The unit generator paradigm in computer music is fantastically useful but I’ve given up trying to understand why it’s constantly touted as both novel and universally ideal. Not to mention the increasingly silly divisions between “analog” and “digital” systems or “software” vs “hardware” systems in a world where electronic music instruments have taken a hybrid approach from at least the days of GROOVE’s computer-controlled analog oscillator approach… heck, the DAC itself as a technology is a hybrid system, it can be eye-opening to read about Xenakis’s quest to build one for his projects and remember that these systems are not the binary opposites they still seem made out to be… (I was hopeful for a while that on the tail of the explosion of popularity of analog modular systems and the popular rejection of computers & laptops that we’d reached a point where these divisions weren’t being drawn as arbitrarily anymore…)

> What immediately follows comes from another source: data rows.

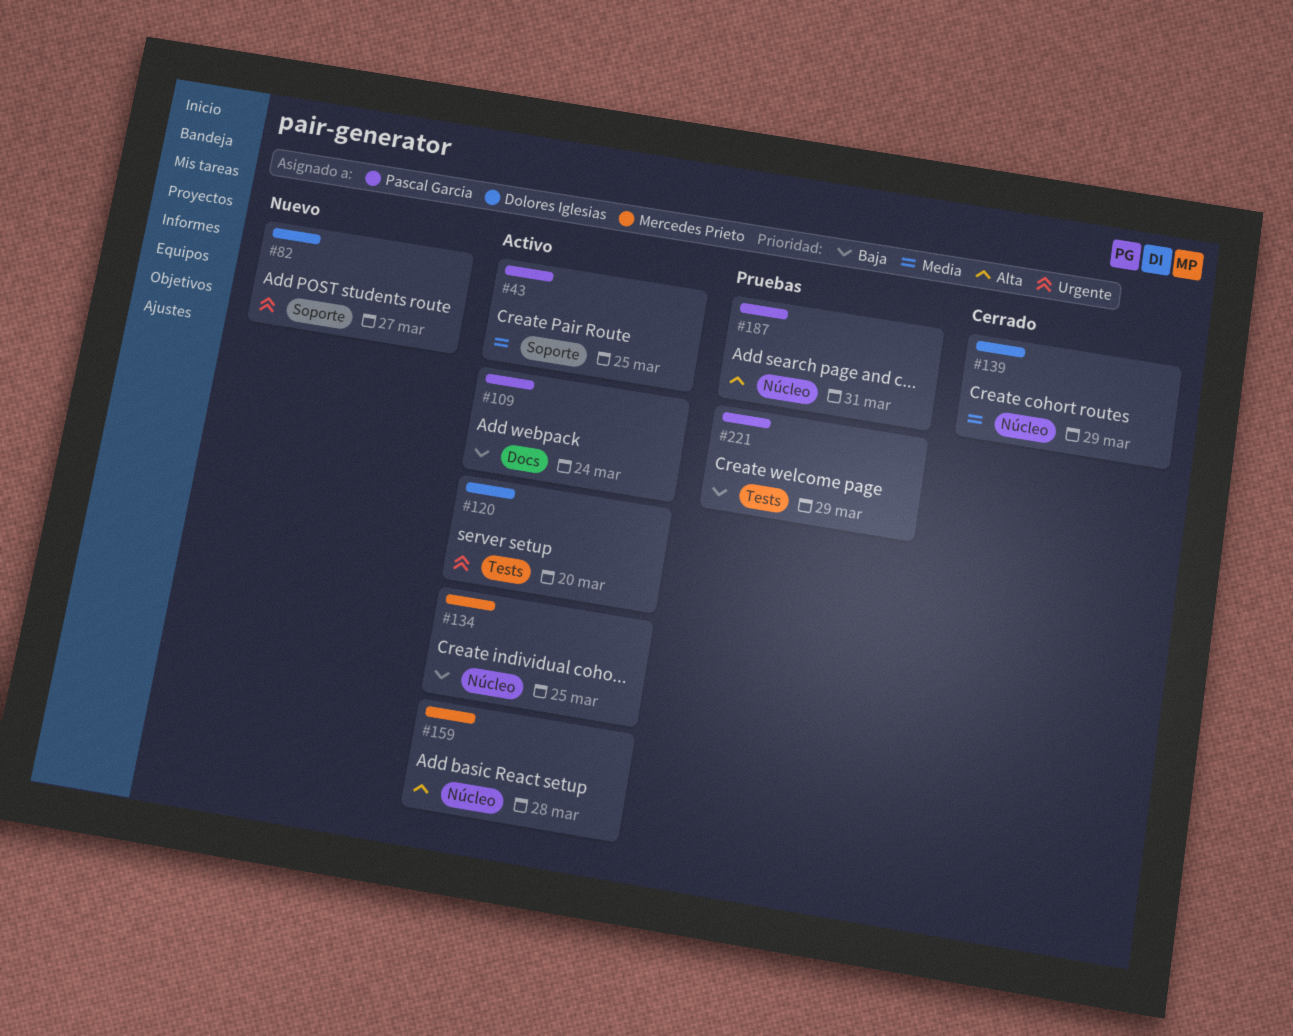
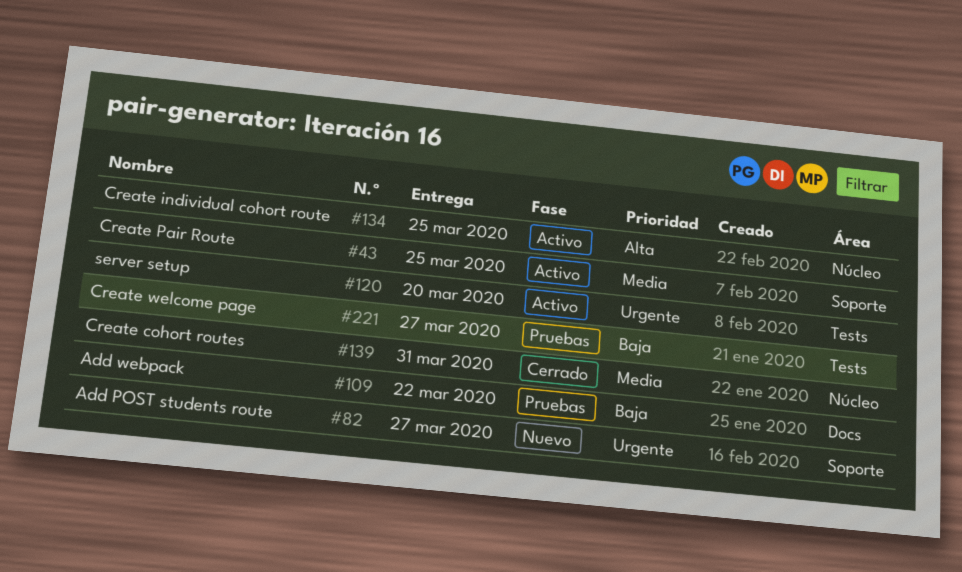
#109, status: Activo -> Pruebas
#109, due: Mar 24 -> Mar 22
#134, priority: Baja -> Alta
#139, due: Mar 29 -> Mar 31
#159: present -> none
#187: present -> none
#221, due: Mar 29 -> Mar 27

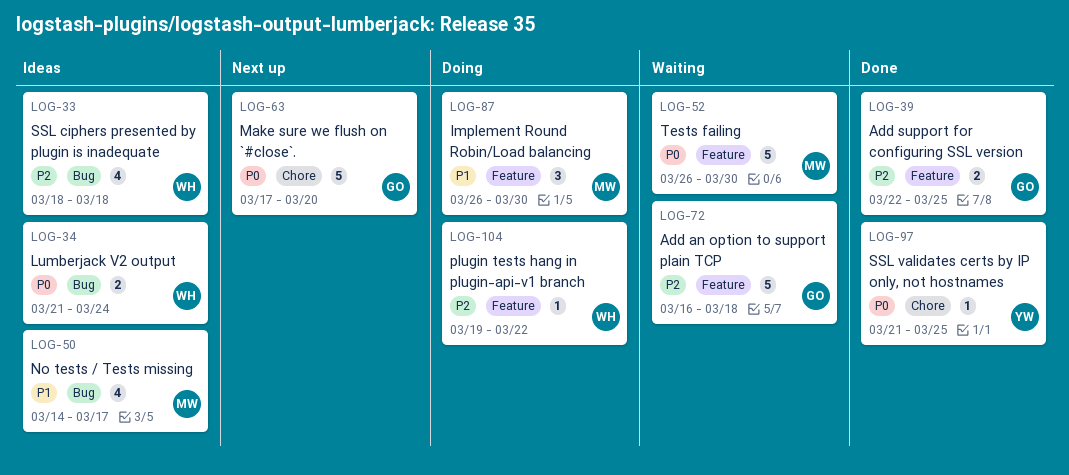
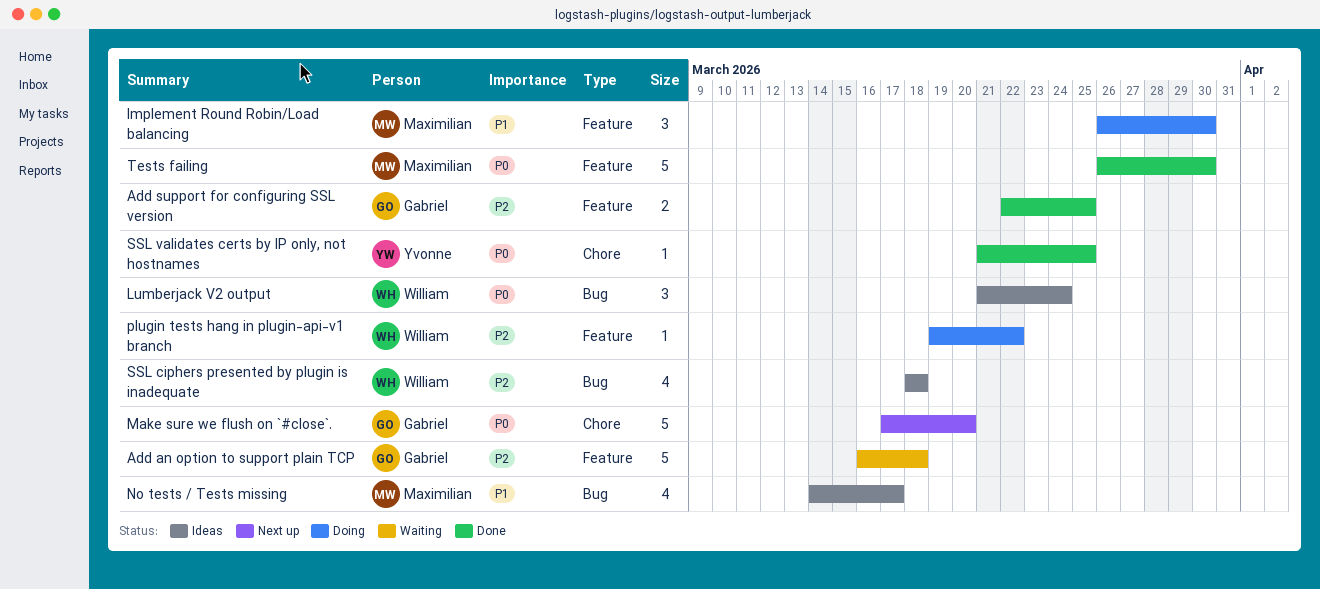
Lumberjack V2 output, estimate: 2 -> 3
Tests failing, status: Waiting -> Done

When the first versions of ableton live hit the scene it felt like a novel attempt at making use of affordances unique to graphical user interfaces in software with its hybrid use of vertical-style “scenes” mixed with the classic tape-splicing emulation of DAW timelines… but then I look to other current systems that I would consider far more novel in their exploration of possible interfaces beyond an attempt at skeumorphic emulation like Kjetil Matheussen’s Radium or Akira Rabelais’ Argeiphontes Lyre, or Ryan Francesconi’s spongefork instrument, or Hiroki Nishino’s LC language (not to mention text-based programming interfaces in general that don’t conform simply to a unit generator paradigm) and they seem increasingly marginal…

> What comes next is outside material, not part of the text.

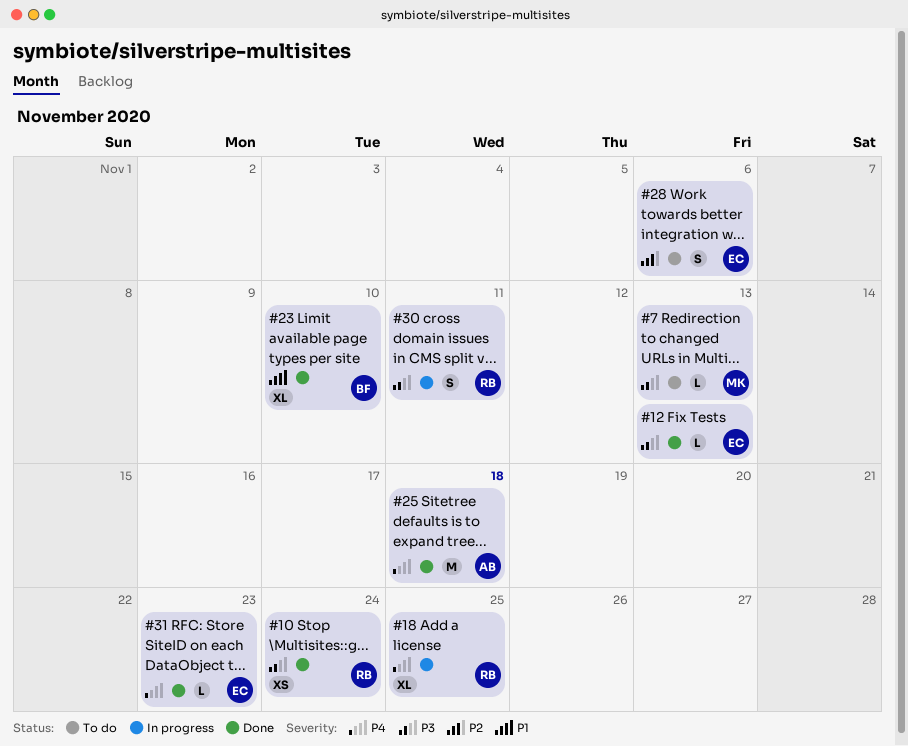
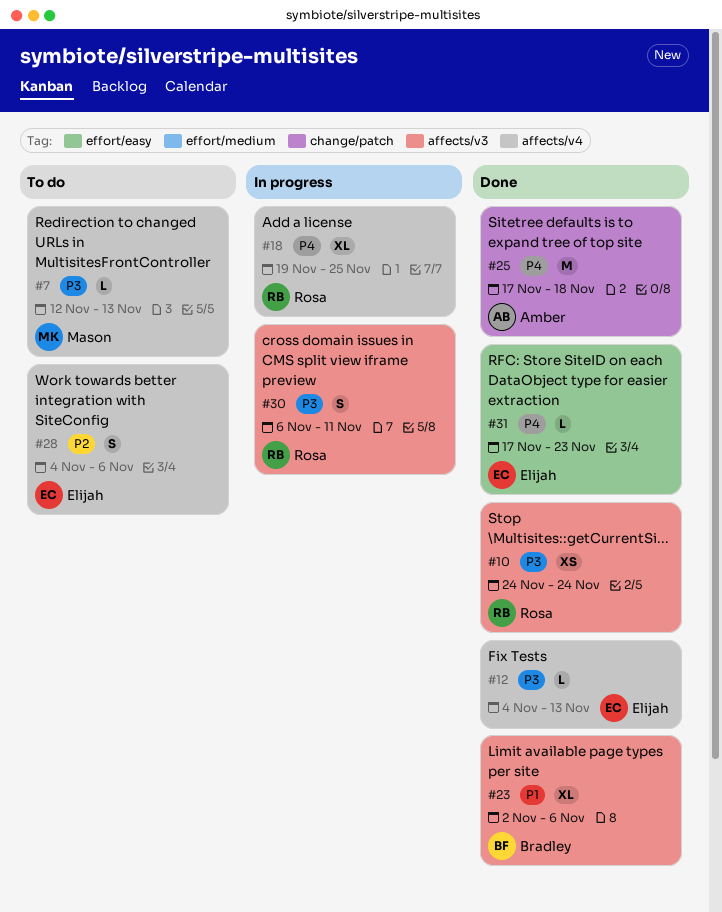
#23, due: Nov 10 -> Nov 6

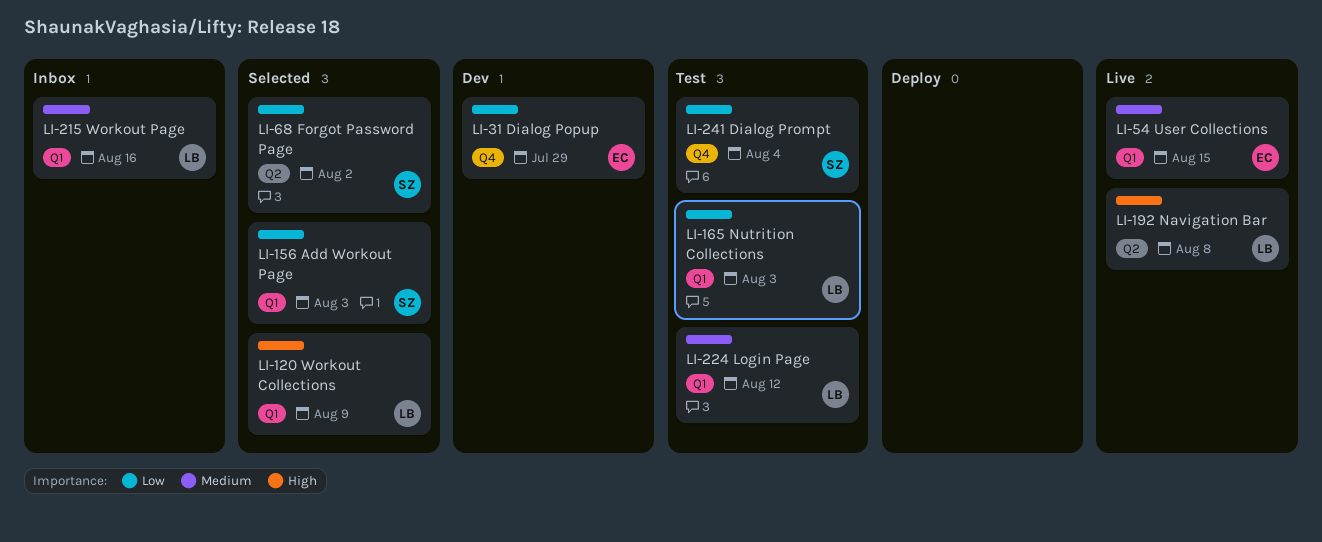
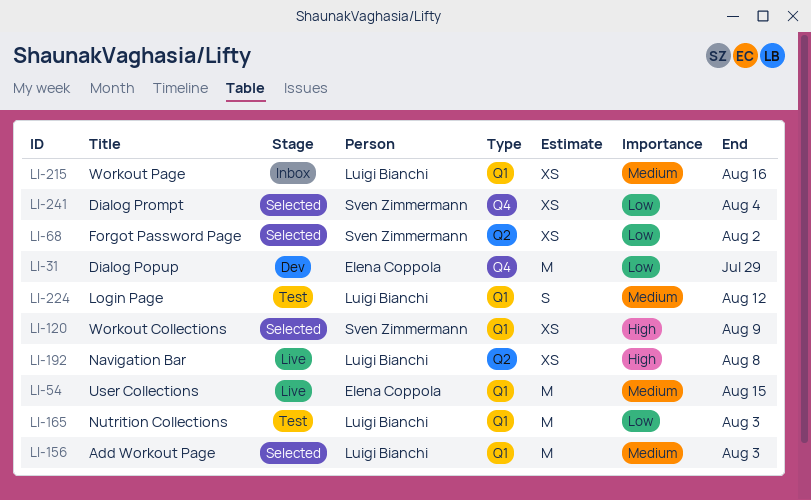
LI-120, owner: Luigi Bianchi -> Sven Zimmermann
LI-156, owner: Sven Zimmermann -> Luigi Bianchi
LI-156, priority: Low -> Medium
LI-241, status: Test -> Selected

Hat tip to Hiroki Nishino for the (probably partly tongue-in-cheek) calling out of unit generator interfaces as not the universal panacea they are touted to be in this paper, too… you could make similar observations about tape-splicing interfaces like traditional DAWs…

</rant>


#20

Maybe not at the marketing desks, but I think many if not most musicians are just getting on with making music.

Thanks for the links at the end of your post, all new to me, and very relevant to my interests!